**YOUR OBJECTIVE**: Retype every entry below without pictures.

**EXCERPTED RECORDS**:
--------------------------------

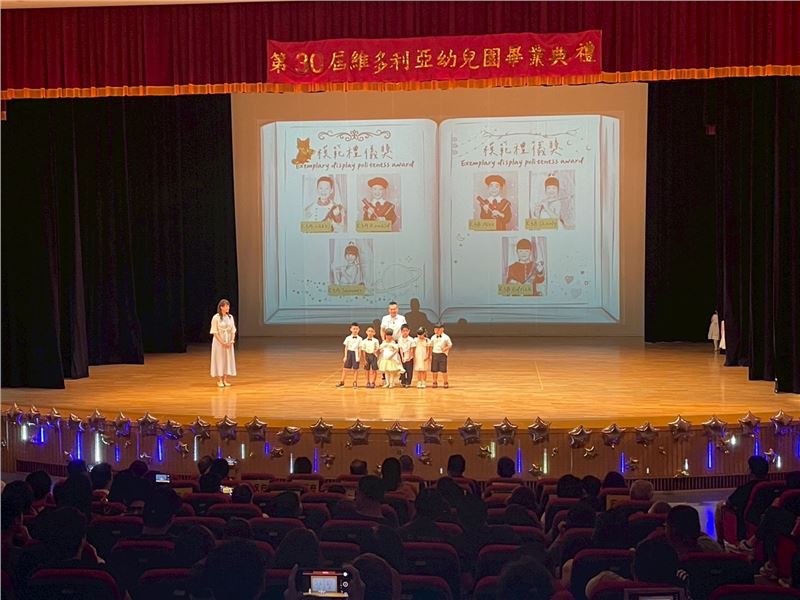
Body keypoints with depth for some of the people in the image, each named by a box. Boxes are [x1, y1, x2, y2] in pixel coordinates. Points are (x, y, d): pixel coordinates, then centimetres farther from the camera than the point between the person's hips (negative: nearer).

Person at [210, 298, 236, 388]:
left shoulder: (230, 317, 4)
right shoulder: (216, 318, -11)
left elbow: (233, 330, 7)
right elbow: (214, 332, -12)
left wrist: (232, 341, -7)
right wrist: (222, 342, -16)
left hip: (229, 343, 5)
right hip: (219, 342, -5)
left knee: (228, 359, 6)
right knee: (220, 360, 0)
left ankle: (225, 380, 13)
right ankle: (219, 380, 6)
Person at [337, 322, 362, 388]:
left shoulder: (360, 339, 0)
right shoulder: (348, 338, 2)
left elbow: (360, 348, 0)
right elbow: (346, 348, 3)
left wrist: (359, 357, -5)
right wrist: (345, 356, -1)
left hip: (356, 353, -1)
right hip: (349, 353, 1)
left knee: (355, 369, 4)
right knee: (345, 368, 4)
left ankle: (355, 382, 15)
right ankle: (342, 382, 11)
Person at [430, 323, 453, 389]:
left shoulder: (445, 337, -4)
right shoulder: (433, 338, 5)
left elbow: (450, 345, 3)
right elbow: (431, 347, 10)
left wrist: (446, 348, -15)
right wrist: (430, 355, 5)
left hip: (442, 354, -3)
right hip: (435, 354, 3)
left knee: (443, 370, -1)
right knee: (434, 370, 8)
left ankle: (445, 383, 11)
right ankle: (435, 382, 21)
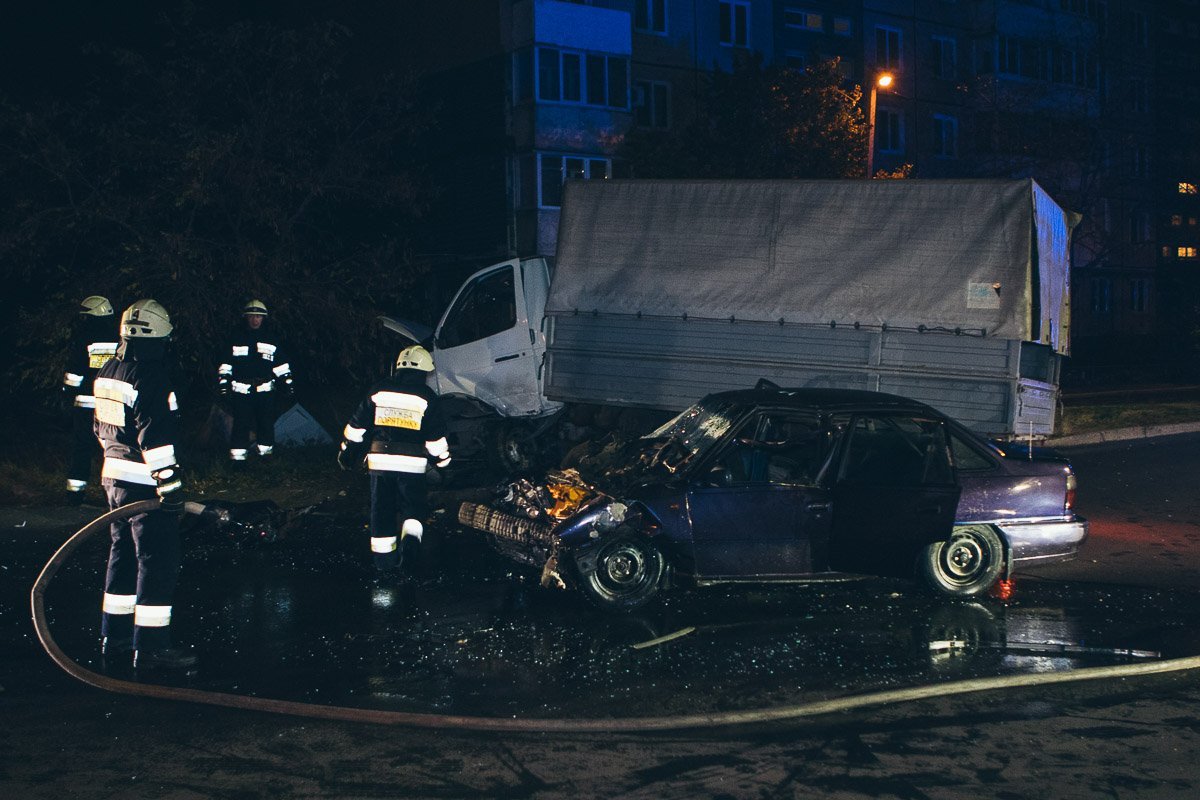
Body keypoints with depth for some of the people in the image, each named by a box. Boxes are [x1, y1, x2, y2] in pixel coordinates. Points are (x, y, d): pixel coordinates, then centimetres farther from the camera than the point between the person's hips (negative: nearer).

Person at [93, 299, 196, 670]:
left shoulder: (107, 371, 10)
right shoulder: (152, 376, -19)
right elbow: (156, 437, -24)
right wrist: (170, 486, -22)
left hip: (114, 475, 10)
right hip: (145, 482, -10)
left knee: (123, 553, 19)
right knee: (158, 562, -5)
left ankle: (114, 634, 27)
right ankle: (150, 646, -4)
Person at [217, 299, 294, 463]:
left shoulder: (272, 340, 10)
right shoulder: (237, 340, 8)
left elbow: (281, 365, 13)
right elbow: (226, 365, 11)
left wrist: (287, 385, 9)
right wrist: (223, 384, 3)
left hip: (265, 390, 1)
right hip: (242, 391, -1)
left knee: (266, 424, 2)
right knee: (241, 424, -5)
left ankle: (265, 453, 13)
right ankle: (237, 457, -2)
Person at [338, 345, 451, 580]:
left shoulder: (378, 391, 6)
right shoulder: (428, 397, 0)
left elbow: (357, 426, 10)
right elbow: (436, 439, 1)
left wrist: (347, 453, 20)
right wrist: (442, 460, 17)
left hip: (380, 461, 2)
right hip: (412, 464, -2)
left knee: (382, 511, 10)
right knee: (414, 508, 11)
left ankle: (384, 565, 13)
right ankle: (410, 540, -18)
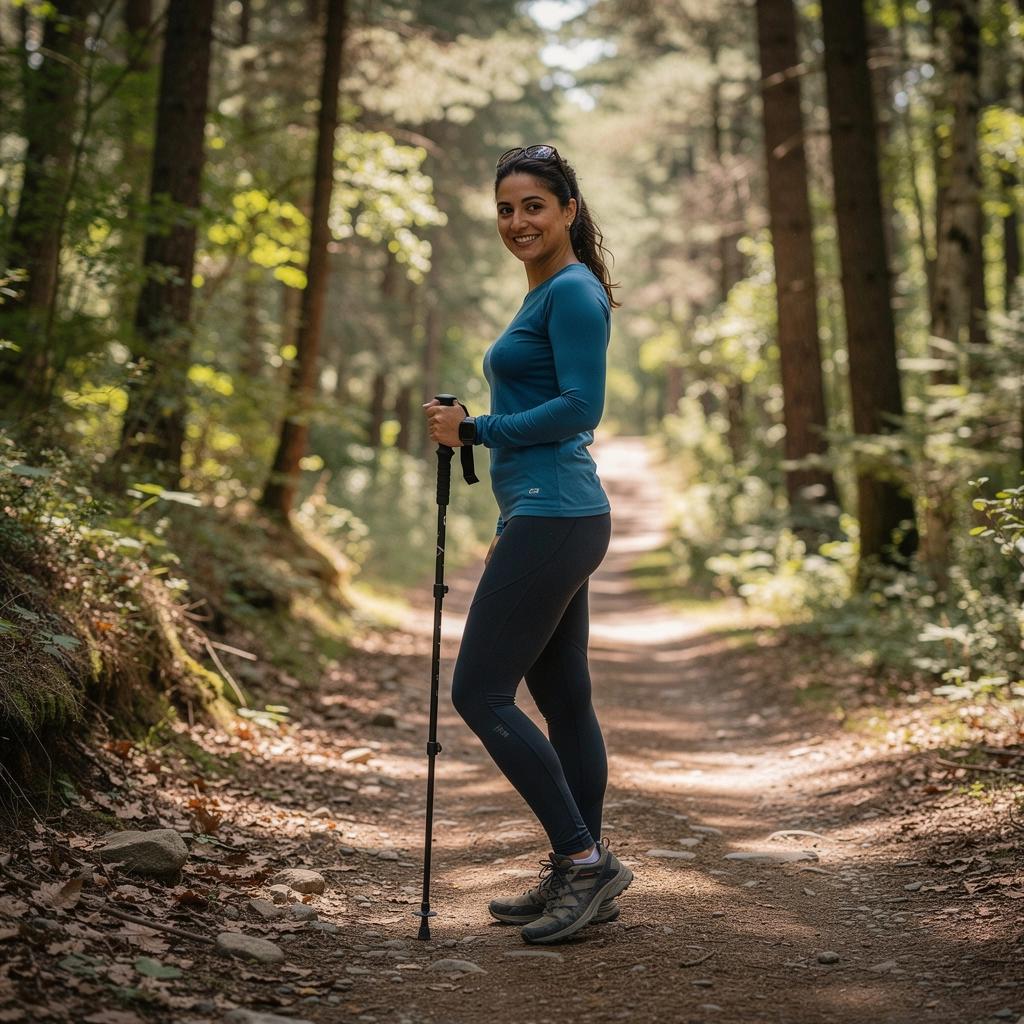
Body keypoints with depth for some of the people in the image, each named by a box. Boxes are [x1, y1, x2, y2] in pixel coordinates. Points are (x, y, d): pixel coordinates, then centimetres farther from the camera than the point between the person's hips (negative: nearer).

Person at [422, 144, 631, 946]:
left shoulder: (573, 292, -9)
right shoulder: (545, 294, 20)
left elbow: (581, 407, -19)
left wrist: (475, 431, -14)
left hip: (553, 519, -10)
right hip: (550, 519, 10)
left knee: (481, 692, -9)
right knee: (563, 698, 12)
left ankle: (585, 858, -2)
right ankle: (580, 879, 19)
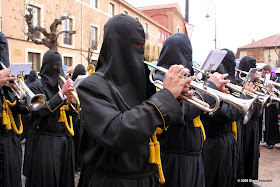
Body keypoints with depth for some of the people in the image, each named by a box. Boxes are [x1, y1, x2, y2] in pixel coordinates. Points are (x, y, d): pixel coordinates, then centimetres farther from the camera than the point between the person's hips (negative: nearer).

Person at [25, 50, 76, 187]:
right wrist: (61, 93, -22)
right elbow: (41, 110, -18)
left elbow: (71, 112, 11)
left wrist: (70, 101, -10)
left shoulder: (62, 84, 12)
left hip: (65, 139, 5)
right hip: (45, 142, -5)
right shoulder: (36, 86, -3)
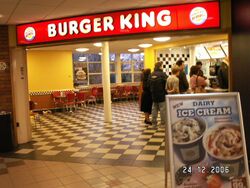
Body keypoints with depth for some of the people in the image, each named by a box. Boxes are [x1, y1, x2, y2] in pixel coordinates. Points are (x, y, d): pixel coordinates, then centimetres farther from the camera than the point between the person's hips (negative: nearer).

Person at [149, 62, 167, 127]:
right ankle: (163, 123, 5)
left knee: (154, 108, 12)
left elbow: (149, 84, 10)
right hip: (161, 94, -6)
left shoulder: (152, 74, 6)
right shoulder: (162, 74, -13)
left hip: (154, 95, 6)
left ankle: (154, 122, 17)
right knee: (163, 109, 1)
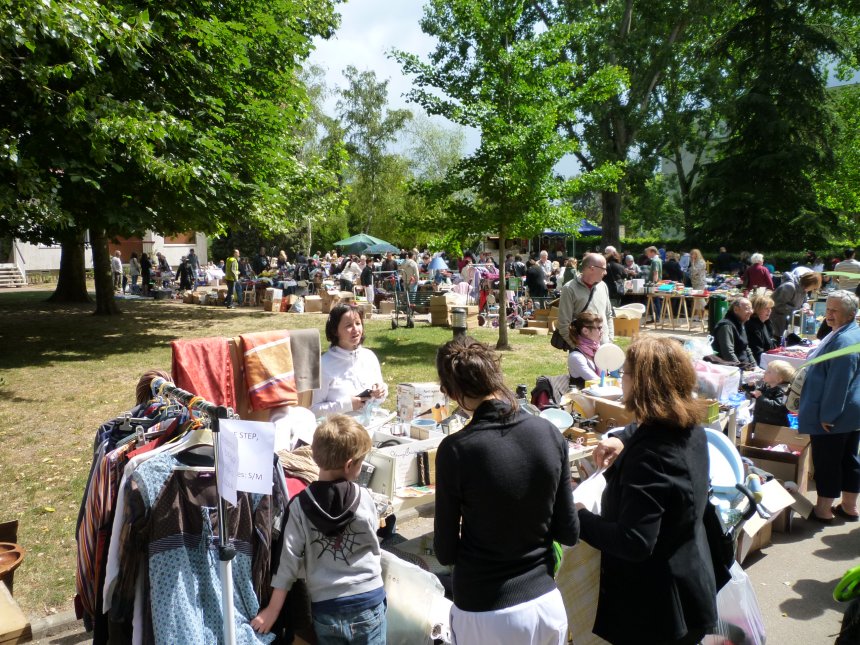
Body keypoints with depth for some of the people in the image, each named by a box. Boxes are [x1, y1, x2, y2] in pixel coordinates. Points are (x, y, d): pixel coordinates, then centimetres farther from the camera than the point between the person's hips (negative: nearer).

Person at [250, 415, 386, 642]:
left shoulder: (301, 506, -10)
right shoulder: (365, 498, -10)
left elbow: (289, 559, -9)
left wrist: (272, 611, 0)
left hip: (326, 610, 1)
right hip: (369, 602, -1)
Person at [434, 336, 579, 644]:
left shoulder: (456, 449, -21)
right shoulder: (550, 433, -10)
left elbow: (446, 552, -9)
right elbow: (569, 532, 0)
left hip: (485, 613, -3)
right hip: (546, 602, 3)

--------------------------------

**PROBLEM SOLUTION**:
Body keypoints with depth for some of the people in the image, each named by a box. Boxes are [x1, y1, x2, y2] in pixel coordinates. Points are (x, y, d): pixel coordinates, then centimetres farther from the camera than the point between the person's hips (negative: nearer).

Person at [210, 298, 236, 388]:
left shoulder: (230, 317, 4)
right shoulder: (216, 318, -11)
left elbow: (233, 330, 7)
right elbow: (214, 332, -12)
left wrist: (232, 341, -7)
right wrist: (222, 342, -16)
left hip: (229, 343, 5)
right hip: (219, 342, -5)
left knee: (228, 359, 6)
right knee: (220, 360, 0)
left ankle: (225, 380, 13)
right ankle: (219, 380, 6)
Person at [337, 322, 362, 388]:
left shoulder: (360, 339, 0)
right shoulder: (348, 338, 2)
left elbow: (360, 348, 0)
right elbow: (346, 348, 3)
left wrist: (359, 357, -5)
right wrist: (345, 356, -1)
left hip: (356, 353, -1)
right hip: (349, 353, 1)
left knee: (355, 369, 4)
right knee: (345, 368, 4)
left ankle: (355, 382, 15)
right ankle: (342, 382, 11)
Person at [430, 323, 453, 389]:
left shoulder: (445, 337, -4)
right shoulder: (433, 338, 5)
left elbow: (450, 345, 3)
right elbow: (431, 347, 10)
left wrist: (446, 348, -15)
right wrist: (430, 355, 5)
left hip: (442, 354, -3)
right hip: (435, 354, 3)
left knee: (443, 370, -1)
right knee: (434, 370, 8)
left ankle: (445, 383, 11)
right ankle: (435, 382, 21)
Body keypoints with depth for some of the people in the image, each named by a box. Boxes are [x1, y1, x2, y2] in pixel coordinates. Points are (x, y, d): pixel coordinates, then centimetres farther from the camera than the point between the person's hips (negative: nearer).

Person at [93, 299, 196, 670]:
left shoulder: (107, 371, 10)
right shoulder: (152, 376, -19)
right elbow: (156, 437, -24)
right wrist: (170, 486, -22)
left hip: (114, 475, 10)
right hip: (145, 482, -10)
left knee: (123, 553, 19)
right knee: (158, 562, -5)
left ankle: (114, 634, 27)
right ankle: (150, 646, -4)
Person at [217, 299, 294, 463]:
left shoulder: (272, 340, 10)
right shoulder: (237, 340, 8)
left elbow: (281, 365, 13)
right elbow: (226, 365, 11)
left wrist: (287, 385, 9)
right wrist: (223, 384, 3)
left hip: (265, 390, 1)
right hip: (242, 391, -1)
left knee: (266, 424, 2)
right knee: (241, 424, -5)
left ankle: (265, 453, 13)
right ankle: (237, 457, -2)
Person at [338, 345, 451, 580]:
left shoulder: (378, 391, 6)
right shoulder: (428, 397, 0)
left elbow: (357, 426, 10)
right elbow: (436, 439, 1)
left wrist: (347, 453, 20)
right wrist: (442, 460, 17)
left hip: (380, 461, 2)
right hip: (412, 464, -2)
left knee: (382, 511, 10)
right knee: (414, 508, 11)
left ankle: (384, 565, 13)
right ankle: (410, 540, -18)
Body keypoints with depth for some of the people in the image, each named by a box. Boxes are [x1, y1, x2, y2] in pixel coordinates. Points are (x, y, d): pixel coordinates, then centimetres farther from the camera than the point between the person's hips (negative: nearer).

Person at [422, 144, 631, 946]:
left shoulder: (573, 292, -9)
right shoulder: (545, 294, 20)
left elbow: (581, 407, -19)
left wrist: (475, 431, -14)
left hip: (553, 519, -10)
right hip: (550, 519, 10)
left knee: (481, 692, -9)
right knee: (563, 698, 12)
left ankle: (585, 858, -2)
right ankle: (580, 879, 19)
Body keypoints with depth for some of the people in the image, each named by a box. Boxes are [x1, y1, x2, y2] in pixel coordinates. Points are (x, y, d): pixel coordinates, then centimetres farther from the camera than the point between the person's hips (negative: nearer).

Person at [25, 50, 76, 187]:
right wrist: (61, 93, -22)
right elbow: (41, 110, -18)
left elbow: (71, 112, 11)
left wrist: (70, 101, -10)
left shoulder: (62, 84, 12)
left hip: (65, 139, 5)
right hip: (45, 142, -5)
right shoulder: (36, 86, -3)
Body keypoints with depth for some of the people in the image, each named by a box. Boxes are [x1, y1, x2, y2] in pixel coordinates. Points are (x, y, d): pixel coordinates, then centimetres farther from the camera than the point between the person's hips (negative: nearer).

Person at [149, 62, 167, 127]:
right ankle: (163, 123, 5)
left knee: (154, 108, 12)
left elbow: (149, 84, 10)
right hip: (161, 94, -6)
left shoulder: (152, 74, 6)
right shoulder: (162, 74, -13)
left hip: (154, 95, 6)
left ankle: (154, 122, 17)
right knee: (163, 109, 1)
Body keypoints with depth for some of the people in the image, each named by a box. Boxes are [x1, y1, x2, y2] in pixel coordinates. Points are (x, y, d): pixel coordinates, then centimetres farther from the camera than the point between the person's hips (negative: nearer).

Person at [250, 415, 386, 642]:
left shoulder: (301, 506, -10)
right shoulder: (365, 498, -10)
left elbow: (289, 559, -9)
left wrist: (272, 611, 0)
left hip: (326, 610, 1)
right hip: (369, 602, -1)
Person at [434, 336, 579, 644]:
left shoulder: (456, 449, -21)
right shoulder: (550, 433, -10)
left elbow: (446, 552, -9)
right elbow: (569, 532, 0)
left hip: (485, 613, -3)
right hip: (546, 602, 3)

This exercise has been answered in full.